Hi, I hope this message finds you well. I am reaching out to seek clarification regarding fine-tuning the Whisper model for audio classification.
I have been exploring the Hugging Face resources and documentation, but unfortunately, I couldn’t find any specific blogs or example notebooks specifically addressing the fine-tuning of Whisper for audio classification tasks. Most of the available resources appear to focus on Automatic Speech Recognition (ASR) tasks instead. Nonetheless, I experiment and implemented some code to fine-tune Whisper for audio classification. After a considerable amount of time and effort, I managed to make progress without encountering any errors. However, due to the lack of dedicated resources, I would appreciate confirmation that the approach I followed is indeed correct.
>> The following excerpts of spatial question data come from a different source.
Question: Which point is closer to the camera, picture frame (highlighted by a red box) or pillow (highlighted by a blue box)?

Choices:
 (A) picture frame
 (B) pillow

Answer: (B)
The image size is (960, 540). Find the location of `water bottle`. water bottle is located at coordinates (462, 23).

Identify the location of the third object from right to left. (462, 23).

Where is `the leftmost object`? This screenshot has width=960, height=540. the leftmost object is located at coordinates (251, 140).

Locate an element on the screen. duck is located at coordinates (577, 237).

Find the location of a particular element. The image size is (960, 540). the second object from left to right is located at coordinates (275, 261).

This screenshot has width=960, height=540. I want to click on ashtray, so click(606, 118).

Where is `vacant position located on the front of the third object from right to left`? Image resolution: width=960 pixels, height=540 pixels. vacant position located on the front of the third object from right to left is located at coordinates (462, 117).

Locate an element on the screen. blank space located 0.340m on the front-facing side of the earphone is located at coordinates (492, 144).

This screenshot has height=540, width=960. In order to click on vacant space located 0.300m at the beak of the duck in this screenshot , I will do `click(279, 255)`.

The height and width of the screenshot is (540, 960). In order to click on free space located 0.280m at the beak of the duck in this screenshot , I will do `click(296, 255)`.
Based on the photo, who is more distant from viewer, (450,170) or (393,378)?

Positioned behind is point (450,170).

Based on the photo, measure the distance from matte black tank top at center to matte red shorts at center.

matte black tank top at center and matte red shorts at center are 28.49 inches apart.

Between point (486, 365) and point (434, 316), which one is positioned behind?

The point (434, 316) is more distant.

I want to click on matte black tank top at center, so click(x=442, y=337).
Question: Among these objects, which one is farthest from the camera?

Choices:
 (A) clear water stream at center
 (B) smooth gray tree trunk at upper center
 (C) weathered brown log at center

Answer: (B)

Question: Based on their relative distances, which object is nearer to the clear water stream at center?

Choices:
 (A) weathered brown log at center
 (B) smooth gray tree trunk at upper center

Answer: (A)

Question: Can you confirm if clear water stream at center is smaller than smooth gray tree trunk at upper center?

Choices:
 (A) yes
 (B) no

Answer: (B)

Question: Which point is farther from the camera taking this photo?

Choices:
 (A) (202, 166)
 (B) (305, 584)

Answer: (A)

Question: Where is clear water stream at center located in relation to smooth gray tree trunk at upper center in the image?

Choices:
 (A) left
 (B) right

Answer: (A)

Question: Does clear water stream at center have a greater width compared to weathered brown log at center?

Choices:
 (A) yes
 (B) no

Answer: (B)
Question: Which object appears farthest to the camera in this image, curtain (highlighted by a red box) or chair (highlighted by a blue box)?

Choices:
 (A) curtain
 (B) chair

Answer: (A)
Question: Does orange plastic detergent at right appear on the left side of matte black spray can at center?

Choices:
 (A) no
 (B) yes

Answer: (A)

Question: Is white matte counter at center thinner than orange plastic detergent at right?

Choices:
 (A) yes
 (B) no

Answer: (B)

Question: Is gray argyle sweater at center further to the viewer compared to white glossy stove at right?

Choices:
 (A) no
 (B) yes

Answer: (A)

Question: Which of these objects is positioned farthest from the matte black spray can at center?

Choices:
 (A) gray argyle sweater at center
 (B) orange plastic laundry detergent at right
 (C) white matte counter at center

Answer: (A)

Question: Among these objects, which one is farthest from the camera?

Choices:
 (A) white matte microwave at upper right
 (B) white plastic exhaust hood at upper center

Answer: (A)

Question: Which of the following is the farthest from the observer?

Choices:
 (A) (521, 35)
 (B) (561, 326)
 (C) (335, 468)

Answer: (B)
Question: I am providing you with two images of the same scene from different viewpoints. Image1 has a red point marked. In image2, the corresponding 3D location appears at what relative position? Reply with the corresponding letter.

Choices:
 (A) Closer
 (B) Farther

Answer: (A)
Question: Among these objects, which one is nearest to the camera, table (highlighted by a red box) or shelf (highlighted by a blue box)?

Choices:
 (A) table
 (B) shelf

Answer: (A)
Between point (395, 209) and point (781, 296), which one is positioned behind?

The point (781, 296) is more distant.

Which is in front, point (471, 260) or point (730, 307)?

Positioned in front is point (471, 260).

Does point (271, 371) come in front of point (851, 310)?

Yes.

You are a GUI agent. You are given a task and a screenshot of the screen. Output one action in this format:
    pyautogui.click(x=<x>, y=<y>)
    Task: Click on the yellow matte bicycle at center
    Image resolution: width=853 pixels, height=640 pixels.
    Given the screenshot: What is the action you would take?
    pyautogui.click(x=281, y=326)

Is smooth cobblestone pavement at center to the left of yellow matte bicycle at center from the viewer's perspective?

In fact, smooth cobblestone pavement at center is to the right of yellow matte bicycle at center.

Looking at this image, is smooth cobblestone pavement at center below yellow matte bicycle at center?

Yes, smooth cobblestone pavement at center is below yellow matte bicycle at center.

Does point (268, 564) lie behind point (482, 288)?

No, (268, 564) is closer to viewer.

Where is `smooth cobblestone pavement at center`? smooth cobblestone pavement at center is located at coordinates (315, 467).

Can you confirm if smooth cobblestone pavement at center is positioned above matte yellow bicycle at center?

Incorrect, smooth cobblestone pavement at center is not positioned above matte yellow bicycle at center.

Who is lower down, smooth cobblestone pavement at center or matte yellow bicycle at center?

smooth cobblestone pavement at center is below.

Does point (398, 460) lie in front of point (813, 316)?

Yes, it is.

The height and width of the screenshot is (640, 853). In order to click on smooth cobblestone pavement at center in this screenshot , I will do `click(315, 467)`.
What I did for fine-tuning Whisper for audio classification was similar to the process used for fine-tuning other transformer models like Wav2Vec and Hubert, with the only difference being the function for the feature extractor. In my implementation, I defined a function as follows:
def prepare_dataset(batch):
# load and resample audio data from 48 to 16kHz
audio = batch["audio"]
# compute log-Mel input features from input audio array
batch["input_features"] = feature_extractor(audio["array"], sampling_rate=audio["sampling_rate"]).input_features[0]
# there is no need for encoding label
batch["label"] = batch["label"]
return batch
And after that I applied this function to the entire dataset in the following manner:
encoded_dataset = dataset.map(prepare_dataset, remove_columns="audio", num_proc=4)
My question is, can I confirm whether this approach is correct and valid?
And if not, I kindly request your guidance or insights on the appropriate methodology for fine-tuning Whisper for audio classification.
I appreciate any help